Crescent Blues: As a graphic artist or did you get into the modeling?

Bernie Wrightson: Just on paper. Not everything I did was used -- I think 90 percent was not. Partly because I was working from a first draft screenplay, a lot of which was changed and never made it into the movie. They turned over a lot of the designs I did to other artists for refinement and tweaking. All that's really left in the movie of mine is some of the proportions of the dogs and the librarian at the beginning -- the first ghost.

Crescent Blues: Have you done other movie work?

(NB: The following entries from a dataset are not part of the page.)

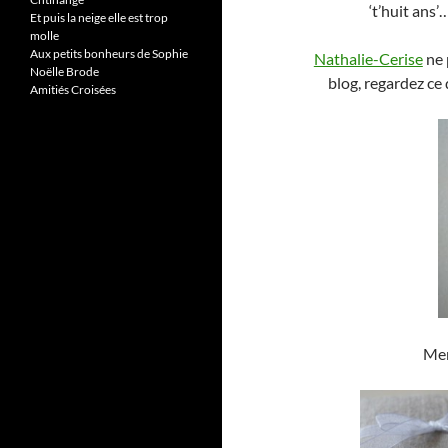
‘t’huit ans’
Et puis la neige elle est trop
molle
Aux petits bonheurs de Sophie
Nathalie-Cerise
ne 
Noëlle Brode
blog, regardez ce 
Amitiés Croisées
Mer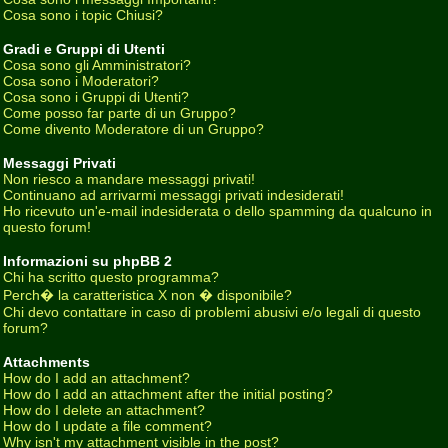
Cosa sono i topic Chiusi?
Gradi e Gruppi di Utenti
Cosa sono gli Amministratori?
Cosa sono i Moderatori?
Cosa sono i Gruppi di Utenti?
Come posso far parte di un Gruppo?
Come divento Moderatore di un Gruppo?
Messaggi Privati
Non riesco a mandare messaggi privati!
Continuano ad arrivarmi messaggi privati indesiderati!
Ho ricevuto un'e-mail indesiderata o dello spamming da qualcuno in
questo forum!
Informazioni su phpBB 2
Chi ha scritto questo programma?
Perch� la caratteristica X non � disponibile?
Chi devo contattare in caso di problemi abusivi e/o legali di questo
forum?
Attachments
How do I add an attachment?
How do I add an attachment after the initial posting?
How do I delete an attachment?
How do I update a file comment?
Why isn't my attachment visible in the post?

Bernie Wrightson: I worked on several movies that haven't been produced. I did over a hundred drawings and character designs for "Shadows over Innsmouth," an H. P. Lovecraft story that was never made into a movie.

Most recently, I did some monster designs for a movie called The Faculty, which is coming out around Christmas time. It's directed by Robert Rodriguez (Desperado, El Marachi, From Dusk Til Dawn) and has a screenplay by Kevin Williamson who wrote Scream. In a few words, it's basically The Thing meets Invasion of the Bodysnatchers in high school.

Crescent Blues: What's next for you?

Bernie Wrightson: Currently I'm finishing up a Punisher project for Marvel Knights that will be appearing, starting this month and running through December. After that, I don't have any plans for working in comics for a while. What I'd really like to do is break out and work more in movies and film-related projects, just because I'm pretty much burned-out on comics for right now. This happens periodically. I've been working exclusively in comics for several years and would really like to put that aside and try something else. I feel like I'm really stale.

Crescent Blues: You can't stay in one spot.

Bernie Wrightson: You have to stimulate yourself. You have to as the Jefferson Airplane said, "Feed your head."

Crescent Blues: Or feed your soul as the case may be.

Bernie Wrightson: Or just grow. You have to have the capacity to grow. A lot of people don't have the opportunity or capacity. Those who do are the lucky ones.